After the second movement savagely beats its rhythm into near-oblivion, we are
given the elegiac third. Unlike its model—the Adagio from Beethoven’s Ninth—this
movement is not a pastoral reprieve from more intense subjects; rather, it is
among the most heartrending works of Bruckner’s oeuvre, his own “Farewell to
Life.” It contains some of the most expressively dissonant music written to
that date. Fleeting, contrasting sections—bucolic and occasionally
ecclesiastical in tone—only seem to emphasize the searing return of the opening
material. Pushing the expressive potential of chromatic music to its limits,
the movement drives inexorably to an enormous climax, following which the coda
dissolves into an atmosphere of profound peace.
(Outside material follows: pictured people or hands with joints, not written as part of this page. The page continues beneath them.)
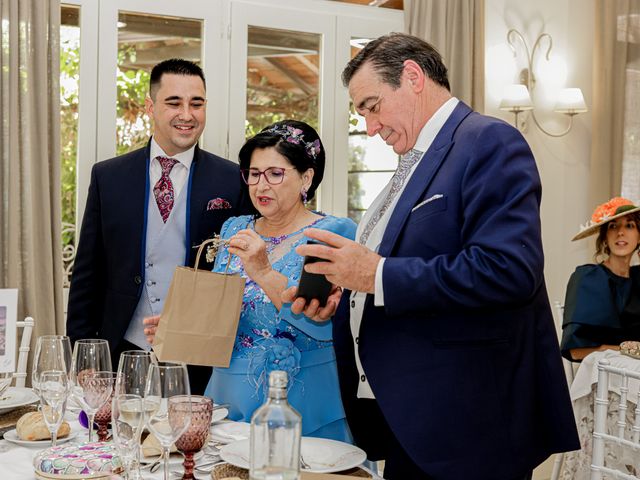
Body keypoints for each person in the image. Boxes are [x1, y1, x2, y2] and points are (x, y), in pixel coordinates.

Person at [287, 33, 579, 479]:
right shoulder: (411, 166)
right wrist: (346, 296)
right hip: (415, 419)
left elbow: (509, 270)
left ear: (412, 77)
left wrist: (375, 274)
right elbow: (407, 268)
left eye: (372, 106)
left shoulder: (488, 141)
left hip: (470, 424)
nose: (369, 126)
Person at [146, 120, 356, 442]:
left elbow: (323, 323)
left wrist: (263, 271)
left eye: (275, 173)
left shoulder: (331, 235)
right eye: (254, 174)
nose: (260, 186)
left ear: (307, 177)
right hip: (230, 397)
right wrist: (178, 326)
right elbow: (220, 314)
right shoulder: (234, 228)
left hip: (304, 400)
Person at [66, 59, 253, 394]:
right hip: (123, 350)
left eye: (197, 103)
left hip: (201, 358)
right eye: (174, 103)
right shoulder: (108, 176)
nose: (187, 114)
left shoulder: (232, 179)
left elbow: (242, 275)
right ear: (150, 107)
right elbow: (87, 273)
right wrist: (84, 357)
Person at [561, 196, 640, 361]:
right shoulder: (588, 279)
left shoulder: (638, 279)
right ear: (604, 237)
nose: (620, 232)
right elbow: (575, 351)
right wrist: (624, 349)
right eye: (613, 226)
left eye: (629, 225)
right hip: (604, 378)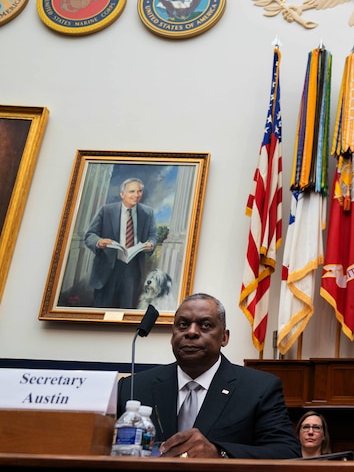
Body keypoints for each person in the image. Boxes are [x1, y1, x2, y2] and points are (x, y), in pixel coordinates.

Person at [116, 293, 300, 459]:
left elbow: (287, 452)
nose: (191, 332)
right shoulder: (133, 387)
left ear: (224, 338)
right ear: (172, 336)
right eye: (183, 324)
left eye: (205, 325)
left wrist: (219, 453)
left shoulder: (259, 388)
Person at [84, 178, 157, 308]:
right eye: (132, 191)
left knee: (126, 307)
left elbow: (153, 235)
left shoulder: (147, 213)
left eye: (139, 191)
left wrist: (151, 244)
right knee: (101, 307)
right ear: (122, 194)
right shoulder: (106, 210)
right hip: (106, 267)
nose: (136, 195)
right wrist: (99, 242)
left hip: (132, 269)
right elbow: (89, 235)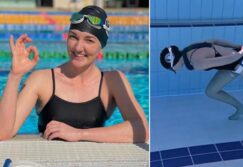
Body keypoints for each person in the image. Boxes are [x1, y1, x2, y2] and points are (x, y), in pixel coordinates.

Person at [0, 6, 149, 143]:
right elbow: (3, 133)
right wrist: (15, 75)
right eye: (73, 37)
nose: (78, 47)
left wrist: (79, 134)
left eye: (89, 40)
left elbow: (142, 131)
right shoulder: (42, 80)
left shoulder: (112, 81)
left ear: (101, 46)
All of this leads us to the newly completed Finale. Bruckner, in failing health
and well aware that the work would be his last, wanted to infuse its conclusion
not only with what came before, but also with the intense spirituality that
filled his life. The Finale is in the composer’s customary sonata form, which
has three (rather than two) theme groups. An enigmatic introduction builds into
a massive statement of the Finale’s principal theme,
followed
by a second or subsidiary theme group that uses much of the same motivic
material quietly and in unison, as if completely hollowed out. All of this
music is dominated by a persistent dotted
rhythm that only breaks its hold as Bruckner introduces a glorious brass
chorale, a theme he prefigures in the Adagio.
This
leads to a quotation, in the flute, from his own Te Deum—an earlier work for chorus and orchestra composed and
dedicated “to God in gratitude for having safely brought me through so much
anguish in Vienna.” The further course of the movement reveals that the angst
that pervades the first three movements and much of the fourth
was
intended to be set in relief against a triumphant resolution, as the orchestra
joins together, after so much rumination, for Bruckner’s concluding
“Hallelujah,” a grand climax in—what else?—D major.